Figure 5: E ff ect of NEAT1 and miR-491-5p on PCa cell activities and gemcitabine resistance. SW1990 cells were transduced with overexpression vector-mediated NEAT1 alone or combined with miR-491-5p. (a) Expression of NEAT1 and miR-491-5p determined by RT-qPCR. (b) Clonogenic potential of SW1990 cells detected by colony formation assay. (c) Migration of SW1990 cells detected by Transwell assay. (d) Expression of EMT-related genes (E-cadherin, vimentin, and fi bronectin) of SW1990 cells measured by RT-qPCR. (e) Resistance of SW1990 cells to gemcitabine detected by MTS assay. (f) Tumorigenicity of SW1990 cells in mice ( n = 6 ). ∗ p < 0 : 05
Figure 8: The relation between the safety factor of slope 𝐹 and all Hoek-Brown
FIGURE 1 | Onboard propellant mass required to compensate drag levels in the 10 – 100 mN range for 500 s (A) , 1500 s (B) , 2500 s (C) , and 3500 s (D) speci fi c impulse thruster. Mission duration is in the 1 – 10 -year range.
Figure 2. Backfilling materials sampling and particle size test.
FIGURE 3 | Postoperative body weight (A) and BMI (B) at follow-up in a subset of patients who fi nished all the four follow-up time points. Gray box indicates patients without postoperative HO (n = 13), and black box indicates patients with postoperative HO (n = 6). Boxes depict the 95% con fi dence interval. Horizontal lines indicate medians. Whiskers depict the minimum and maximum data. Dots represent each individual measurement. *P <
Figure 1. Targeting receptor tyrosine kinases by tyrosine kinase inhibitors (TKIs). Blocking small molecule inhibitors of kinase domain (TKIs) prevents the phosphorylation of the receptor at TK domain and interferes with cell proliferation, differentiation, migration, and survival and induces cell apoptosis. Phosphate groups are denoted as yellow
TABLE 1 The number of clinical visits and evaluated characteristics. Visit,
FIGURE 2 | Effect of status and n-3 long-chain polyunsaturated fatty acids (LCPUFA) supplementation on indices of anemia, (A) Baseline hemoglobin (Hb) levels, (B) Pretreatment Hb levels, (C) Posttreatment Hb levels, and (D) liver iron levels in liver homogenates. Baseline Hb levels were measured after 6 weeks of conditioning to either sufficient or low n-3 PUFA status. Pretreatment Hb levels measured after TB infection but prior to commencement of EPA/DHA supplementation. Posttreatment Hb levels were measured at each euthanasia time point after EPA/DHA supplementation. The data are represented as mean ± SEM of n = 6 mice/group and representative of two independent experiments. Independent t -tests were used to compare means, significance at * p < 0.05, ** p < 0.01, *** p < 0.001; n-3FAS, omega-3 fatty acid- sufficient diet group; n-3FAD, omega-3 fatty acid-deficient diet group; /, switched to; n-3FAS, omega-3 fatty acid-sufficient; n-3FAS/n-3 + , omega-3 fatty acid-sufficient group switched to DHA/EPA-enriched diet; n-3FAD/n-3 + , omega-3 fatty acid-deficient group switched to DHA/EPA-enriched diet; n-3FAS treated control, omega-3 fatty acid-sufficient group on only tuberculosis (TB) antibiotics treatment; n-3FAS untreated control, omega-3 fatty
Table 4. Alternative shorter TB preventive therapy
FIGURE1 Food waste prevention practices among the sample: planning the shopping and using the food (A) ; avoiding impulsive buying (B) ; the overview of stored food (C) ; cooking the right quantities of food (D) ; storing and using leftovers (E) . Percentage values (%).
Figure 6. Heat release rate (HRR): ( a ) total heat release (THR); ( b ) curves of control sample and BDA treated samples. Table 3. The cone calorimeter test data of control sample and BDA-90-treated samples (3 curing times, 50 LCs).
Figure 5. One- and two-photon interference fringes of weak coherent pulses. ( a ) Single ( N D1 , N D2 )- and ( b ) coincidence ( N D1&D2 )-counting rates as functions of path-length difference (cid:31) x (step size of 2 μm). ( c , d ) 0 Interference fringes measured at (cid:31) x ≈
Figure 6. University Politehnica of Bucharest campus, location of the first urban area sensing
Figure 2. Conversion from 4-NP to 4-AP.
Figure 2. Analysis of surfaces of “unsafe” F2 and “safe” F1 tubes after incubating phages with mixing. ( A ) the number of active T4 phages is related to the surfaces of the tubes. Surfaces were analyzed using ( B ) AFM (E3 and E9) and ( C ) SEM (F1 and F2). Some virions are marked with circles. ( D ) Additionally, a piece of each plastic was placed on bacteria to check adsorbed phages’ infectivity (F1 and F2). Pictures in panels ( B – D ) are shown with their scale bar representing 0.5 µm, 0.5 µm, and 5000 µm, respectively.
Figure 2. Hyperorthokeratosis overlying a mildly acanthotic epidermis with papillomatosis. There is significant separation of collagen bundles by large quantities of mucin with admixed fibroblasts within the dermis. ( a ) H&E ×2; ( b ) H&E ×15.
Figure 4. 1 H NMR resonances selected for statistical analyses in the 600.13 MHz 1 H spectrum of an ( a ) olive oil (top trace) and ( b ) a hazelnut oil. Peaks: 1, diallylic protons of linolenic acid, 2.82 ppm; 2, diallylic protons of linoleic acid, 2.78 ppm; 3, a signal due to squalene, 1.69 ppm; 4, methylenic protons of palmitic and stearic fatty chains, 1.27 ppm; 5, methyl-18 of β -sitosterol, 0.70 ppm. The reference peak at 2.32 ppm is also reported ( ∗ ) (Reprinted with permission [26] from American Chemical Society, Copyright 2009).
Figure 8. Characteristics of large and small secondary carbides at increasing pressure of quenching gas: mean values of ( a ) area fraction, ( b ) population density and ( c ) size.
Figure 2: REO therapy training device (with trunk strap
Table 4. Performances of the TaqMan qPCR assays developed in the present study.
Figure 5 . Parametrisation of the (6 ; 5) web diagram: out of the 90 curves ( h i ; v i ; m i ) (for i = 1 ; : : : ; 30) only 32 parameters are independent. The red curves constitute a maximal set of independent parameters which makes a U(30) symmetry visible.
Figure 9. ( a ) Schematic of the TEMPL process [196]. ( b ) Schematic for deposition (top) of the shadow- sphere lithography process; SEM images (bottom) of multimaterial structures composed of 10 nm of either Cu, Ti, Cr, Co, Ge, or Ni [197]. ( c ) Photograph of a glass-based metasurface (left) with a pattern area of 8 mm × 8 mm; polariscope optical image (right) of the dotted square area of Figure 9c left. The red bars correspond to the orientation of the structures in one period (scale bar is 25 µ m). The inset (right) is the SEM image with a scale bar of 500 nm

* [WORK ORDER]: Scan the entries above for the string "therapy" and copy each line that contains it.

* [RESULT FOR THIS EXERCISE]:
Table 4. Alternative shorter TB preventive therapy
Figure 2: REO therapy training device (with trunk strap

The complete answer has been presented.